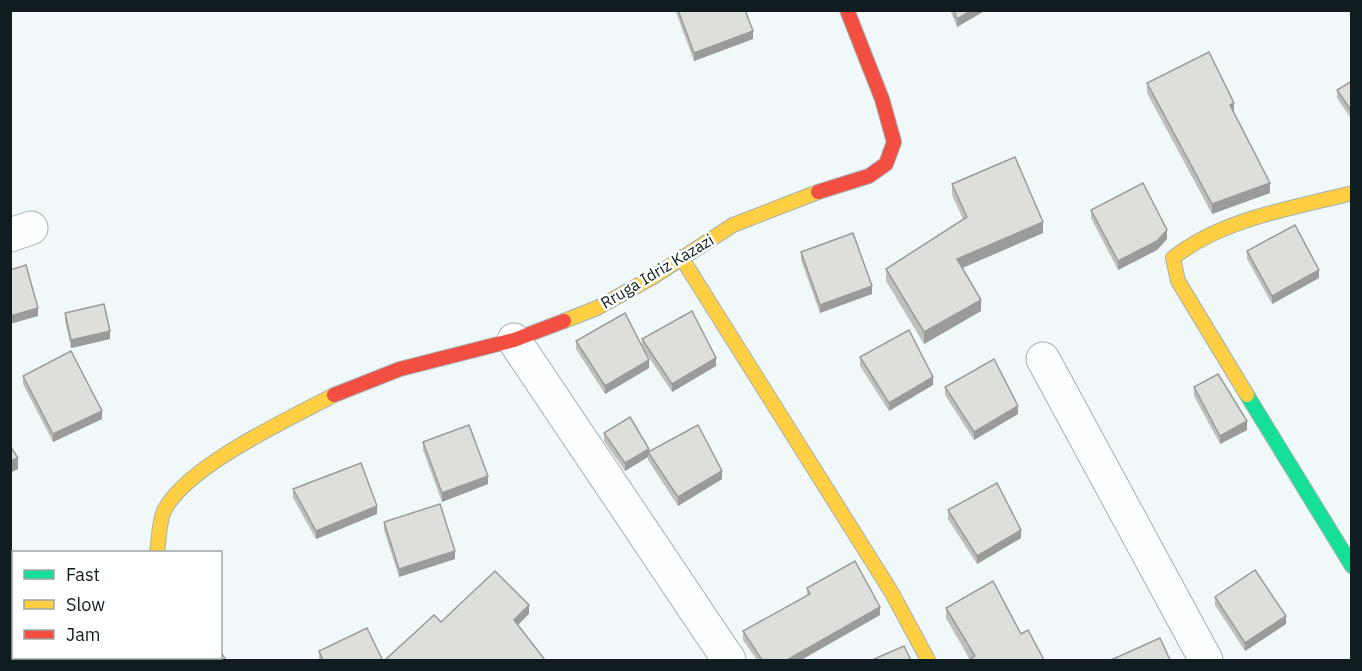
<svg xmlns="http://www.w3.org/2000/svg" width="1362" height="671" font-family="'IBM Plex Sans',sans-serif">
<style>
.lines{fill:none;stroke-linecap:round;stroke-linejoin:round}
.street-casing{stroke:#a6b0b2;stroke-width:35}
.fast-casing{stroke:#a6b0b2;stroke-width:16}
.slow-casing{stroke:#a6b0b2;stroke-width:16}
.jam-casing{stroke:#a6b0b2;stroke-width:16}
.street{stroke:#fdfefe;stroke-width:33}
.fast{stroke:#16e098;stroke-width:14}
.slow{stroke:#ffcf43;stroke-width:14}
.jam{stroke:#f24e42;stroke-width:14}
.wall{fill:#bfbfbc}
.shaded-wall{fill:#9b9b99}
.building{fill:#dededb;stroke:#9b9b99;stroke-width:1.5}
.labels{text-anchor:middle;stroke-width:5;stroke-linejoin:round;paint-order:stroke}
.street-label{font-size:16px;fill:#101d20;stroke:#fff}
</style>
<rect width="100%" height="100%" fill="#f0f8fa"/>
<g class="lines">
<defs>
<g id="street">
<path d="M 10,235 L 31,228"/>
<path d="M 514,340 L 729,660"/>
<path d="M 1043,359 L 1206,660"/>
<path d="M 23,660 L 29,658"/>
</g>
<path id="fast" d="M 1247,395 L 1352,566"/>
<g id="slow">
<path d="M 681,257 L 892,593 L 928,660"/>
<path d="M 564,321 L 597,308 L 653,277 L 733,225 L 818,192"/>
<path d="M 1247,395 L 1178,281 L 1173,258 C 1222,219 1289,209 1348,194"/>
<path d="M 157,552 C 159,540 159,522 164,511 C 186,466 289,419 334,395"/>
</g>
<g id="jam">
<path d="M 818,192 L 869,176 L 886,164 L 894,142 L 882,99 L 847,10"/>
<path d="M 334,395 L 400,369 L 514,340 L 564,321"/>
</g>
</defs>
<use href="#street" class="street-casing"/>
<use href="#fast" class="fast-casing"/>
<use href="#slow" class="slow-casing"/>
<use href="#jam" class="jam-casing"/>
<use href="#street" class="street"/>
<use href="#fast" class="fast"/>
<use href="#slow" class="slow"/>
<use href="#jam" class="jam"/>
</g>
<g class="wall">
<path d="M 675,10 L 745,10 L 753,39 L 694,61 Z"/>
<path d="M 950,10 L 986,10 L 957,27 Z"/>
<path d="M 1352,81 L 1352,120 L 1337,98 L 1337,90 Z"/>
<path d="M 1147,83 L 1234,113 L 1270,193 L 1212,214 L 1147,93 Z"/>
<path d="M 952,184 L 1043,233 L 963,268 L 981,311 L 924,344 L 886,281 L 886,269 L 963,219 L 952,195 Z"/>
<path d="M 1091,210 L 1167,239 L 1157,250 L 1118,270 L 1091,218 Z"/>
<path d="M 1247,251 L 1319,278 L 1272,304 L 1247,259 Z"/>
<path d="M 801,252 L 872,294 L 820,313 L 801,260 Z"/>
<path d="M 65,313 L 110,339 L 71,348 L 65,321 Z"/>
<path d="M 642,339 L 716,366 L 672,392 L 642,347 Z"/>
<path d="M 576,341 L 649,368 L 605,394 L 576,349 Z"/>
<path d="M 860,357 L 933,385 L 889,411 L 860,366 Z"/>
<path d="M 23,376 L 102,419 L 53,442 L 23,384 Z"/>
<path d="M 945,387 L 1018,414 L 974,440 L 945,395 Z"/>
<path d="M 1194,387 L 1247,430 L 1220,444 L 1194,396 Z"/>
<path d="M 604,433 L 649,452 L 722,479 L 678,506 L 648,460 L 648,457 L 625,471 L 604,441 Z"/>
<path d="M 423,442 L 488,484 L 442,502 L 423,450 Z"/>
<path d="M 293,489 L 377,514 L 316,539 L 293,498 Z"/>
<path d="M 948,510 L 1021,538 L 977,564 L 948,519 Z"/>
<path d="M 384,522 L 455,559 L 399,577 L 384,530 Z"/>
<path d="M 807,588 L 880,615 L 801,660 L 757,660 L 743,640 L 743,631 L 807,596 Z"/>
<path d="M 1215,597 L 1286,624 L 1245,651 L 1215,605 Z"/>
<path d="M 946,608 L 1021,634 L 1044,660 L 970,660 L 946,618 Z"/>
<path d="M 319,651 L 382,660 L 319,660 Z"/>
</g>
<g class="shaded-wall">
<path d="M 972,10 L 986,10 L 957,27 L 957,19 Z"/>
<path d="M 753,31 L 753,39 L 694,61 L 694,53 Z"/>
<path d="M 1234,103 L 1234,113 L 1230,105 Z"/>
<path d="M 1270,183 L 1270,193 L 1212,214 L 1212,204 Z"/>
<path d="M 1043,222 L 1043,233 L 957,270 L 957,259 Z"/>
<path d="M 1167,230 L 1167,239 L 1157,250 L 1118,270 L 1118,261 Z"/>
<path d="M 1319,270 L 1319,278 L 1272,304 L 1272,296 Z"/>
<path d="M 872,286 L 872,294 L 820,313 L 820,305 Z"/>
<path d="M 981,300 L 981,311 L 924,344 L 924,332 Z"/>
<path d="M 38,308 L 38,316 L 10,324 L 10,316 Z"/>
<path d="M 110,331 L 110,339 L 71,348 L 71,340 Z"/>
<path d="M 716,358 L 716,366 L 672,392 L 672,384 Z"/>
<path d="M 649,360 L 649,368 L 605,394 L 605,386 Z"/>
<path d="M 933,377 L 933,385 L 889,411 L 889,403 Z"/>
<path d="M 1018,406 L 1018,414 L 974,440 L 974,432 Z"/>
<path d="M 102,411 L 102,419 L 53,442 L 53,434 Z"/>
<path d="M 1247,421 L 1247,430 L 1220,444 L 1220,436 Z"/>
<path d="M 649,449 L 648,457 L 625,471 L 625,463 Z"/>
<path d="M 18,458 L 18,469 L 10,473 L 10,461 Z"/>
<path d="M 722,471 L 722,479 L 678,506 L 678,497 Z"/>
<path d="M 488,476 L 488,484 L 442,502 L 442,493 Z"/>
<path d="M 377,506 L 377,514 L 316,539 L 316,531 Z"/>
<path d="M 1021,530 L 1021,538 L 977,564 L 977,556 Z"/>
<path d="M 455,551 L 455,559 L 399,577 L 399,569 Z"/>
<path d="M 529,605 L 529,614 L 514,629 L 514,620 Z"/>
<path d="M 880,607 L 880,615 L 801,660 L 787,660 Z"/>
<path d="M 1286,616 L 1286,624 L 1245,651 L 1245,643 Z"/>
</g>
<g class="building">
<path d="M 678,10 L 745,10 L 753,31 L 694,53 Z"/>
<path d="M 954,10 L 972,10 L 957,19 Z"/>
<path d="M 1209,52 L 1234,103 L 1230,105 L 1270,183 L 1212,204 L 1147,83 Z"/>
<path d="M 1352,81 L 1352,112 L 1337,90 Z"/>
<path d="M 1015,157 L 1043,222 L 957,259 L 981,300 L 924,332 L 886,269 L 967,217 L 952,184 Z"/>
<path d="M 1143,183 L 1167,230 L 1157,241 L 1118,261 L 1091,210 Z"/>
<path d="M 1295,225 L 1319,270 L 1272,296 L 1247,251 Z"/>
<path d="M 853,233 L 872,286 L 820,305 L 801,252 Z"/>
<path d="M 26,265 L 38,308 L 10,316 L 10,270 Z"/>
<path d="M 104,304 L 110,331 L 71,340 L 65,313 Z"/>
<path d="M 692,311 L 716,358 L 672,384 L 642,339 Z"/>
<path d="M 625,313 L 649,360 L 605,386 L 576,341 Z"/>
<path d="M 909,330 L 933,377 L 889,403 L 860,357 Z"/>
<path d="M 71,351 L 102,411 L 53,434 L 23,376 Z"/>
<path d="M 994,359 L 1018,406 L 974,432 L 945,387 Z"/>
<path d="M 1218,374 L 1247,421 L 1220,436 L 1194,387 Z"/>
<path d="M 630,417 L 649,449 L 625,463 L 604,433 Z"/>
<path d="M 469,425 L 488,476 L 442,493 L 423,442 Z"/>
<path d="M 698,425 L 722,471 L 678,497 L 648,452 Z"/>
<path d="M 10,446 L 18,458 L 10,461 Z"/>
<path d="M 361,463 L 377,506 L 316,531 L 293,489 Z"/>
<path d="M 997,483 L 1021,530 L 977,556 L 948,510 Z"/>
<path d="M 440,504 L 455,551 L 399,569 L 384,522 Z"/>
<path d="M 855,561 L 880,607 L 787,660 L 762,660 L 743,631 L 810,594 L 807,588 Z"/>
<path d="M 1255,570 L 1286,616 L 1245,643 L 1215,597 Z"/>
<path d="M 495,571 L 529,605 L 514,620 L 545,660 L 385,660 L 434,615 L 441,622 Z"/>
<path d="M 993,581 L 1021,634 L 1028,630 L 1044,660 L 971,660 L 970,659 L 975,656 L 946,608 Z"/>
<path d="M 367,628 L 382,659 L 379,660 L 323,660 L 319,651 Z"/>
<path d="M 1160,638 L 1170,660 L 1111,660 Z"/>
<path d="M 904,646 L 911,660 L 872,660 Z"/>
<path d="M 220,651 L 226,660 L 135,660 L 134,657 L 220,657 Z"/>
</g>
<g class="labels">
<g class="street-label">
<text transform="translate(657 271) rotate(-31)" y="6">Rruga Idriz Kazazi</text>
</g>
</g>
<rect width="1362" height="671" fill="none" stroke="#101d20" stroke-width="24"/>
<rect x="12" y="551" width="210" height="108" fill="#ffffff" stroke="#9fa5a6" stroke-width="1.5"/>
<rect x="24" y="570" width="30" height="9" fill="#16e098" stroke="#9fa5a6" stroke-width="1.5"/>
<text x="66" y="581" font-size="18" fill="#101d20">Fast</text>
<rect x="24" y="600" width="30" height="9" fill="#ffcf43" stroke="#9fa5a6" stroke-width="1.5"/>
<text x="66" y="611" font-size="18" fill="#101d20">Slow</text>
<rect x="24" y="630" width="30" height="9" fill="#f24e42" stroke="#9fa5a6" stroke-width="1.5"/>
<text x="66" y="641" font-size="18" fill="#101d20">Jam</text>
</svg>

### Required action
Go through the entries and copy every line with "lines".

### Written reply
.lines{fill:none;stroke-linecap:round;stroke-linejoin:round}
<g class="lines">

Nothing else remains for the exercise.